▸ SOURCE EXTRACT
'''

Re: [PATCH v1 1/4] x86,fs/resctrl: Make resctrl_arch_is_evt_configurable() aware of mbm_assign_mode

From: Reinette Chatre

Date: Wed Mar 04 2026 - 14:24:03 EST


Hi Ben,

On 3/4/26 9:37 AM, Ben Horgan wrote:
> On 3/4/26 17:02, Reinette Chatre wrote:
>> On 3/4/26 3:07 AM, Ben Horgan wrote:
>>> On 3/3/26 18:09, Reinette Chatre wrote:
>>>> On 3/3/26 4:29 AM, Ben Horgan wrote:
>>>>> On Mon, Mar 02, 2026 at 03:11:48PM -0800, Reinette Chatre wrote:
>>>>>> Hi Ben,
>>>>>>
>>>>>> On 2/25/26 12:19 PM, Ben Horgan wrote:
>>>>>>> The features BMEC and ABMC provide separate interfaces to configuring which
>>>>>>> bandwidth types a counter tracks. Currently
>>>>>>> resctrl_arch_is_evt_configurable() only ever returns true if BMEC is
>>>>>>> supported.
>>>>>>>
>>>>>>> ABMC is useful even when BMEC is supported as it also provides counter
>>>>>>> assignment which reduces the number of hardware monitors a system
>>>>>>> requires. It is an architectural detail that ABMC provides counter
>>>>>>
>>>>>> Since the goal is to support MPAM I'd suggest that the first focus be on what
>>>>>> resctrl fs supports and exposes and how it does or does not work for MPAM.
>>>>>>
>>>>>>> configurability without requiring the prior feature, BMEC. On MPAM systems
>>>>>>> these two features are independent and the bandwidth types are limited to a
>>>>>>> choice of only read or write.
>>>>>>
>>>>>> Does MPAM support exactly these two features? Specifically, does MPAM support
>>>>>> a feature that allows user to configure events globally per domain and another
>>>>>> feature that allows user to configure events per PMG?
>>>>>
>>>>> No, the bandwidth type configuration in MPAM is per counter and so effectively
>>>>> per (PARTID, PMG) pair. In supporting hardware, the configuration is made in the
>>>>> RWBW field of MSMON_CFG_MBWU_FLT and allows counting of just read, just write,
>>>>> or both.
>>>>
>>>> Thank you for confirming.
>>>>
>>>> Since BMEC event configuration is per domain I do not believe BMEC is relevant to MPAM.

'''

▸ JOB A
According to the resctrl patch discussion, in which register field is the MPAM bandwidth type configuration made?

▸ Chart analysis data

'''

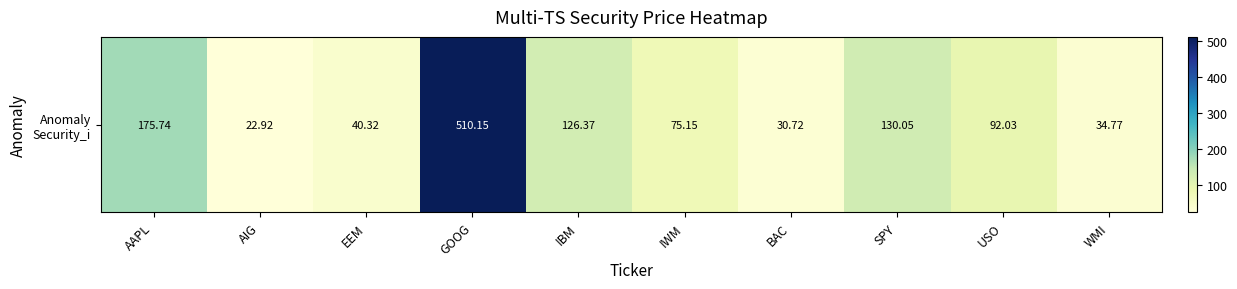

List the labels in order of value, smallest first.

AIG, BAC, WMI, EEM, IWM, USO, IBM, SPY, AAPL, GOOG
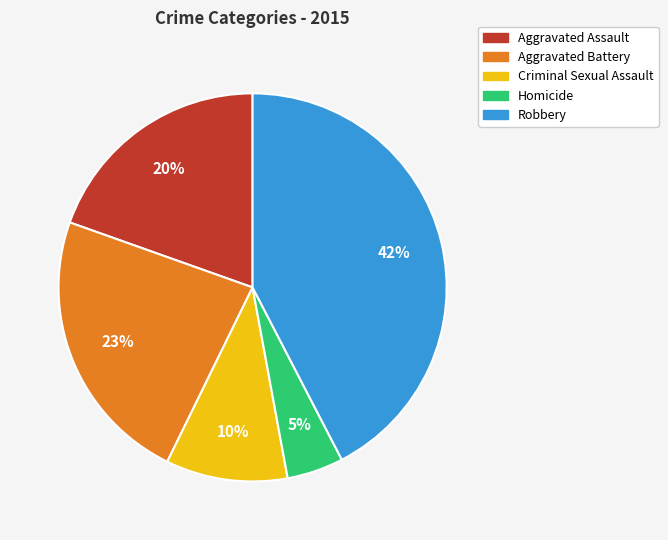

Which slice is the largest?

Robbery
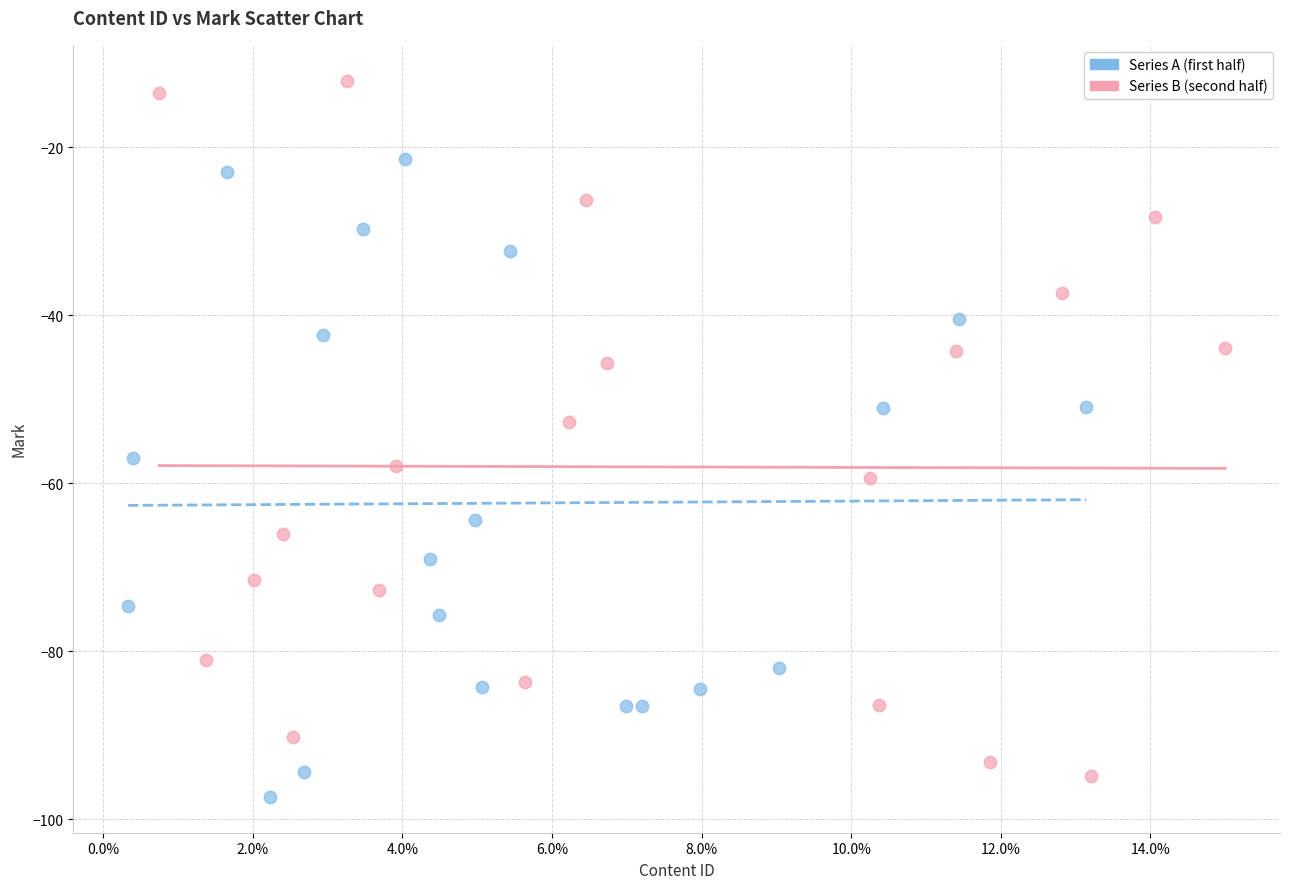

Which series reaches the maximum Y coordinate?

Series B (second half)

'''

▸ JOB B
Please change "slice" to "wedge" in the records, from the line with "AIG, BAC, WMI, EEM, IWM, USO, IBM, SPY, AAPL, GOOG" through the end, and write out only those lines, leaving the pictures out.

▸ EXERCISE RESPONSE A
In the RWBW field of MSMON_CFG_MBWU_FLT.

▸ EXERCISE RESPONSE B
AIG, BAC, WMI, EEM, IWM, USO, IBM, SPY, AAPL, GOOG

Which wedge is the largest?

Robbery

Which series reaches the maximum Y coordinate?

Series B (second half)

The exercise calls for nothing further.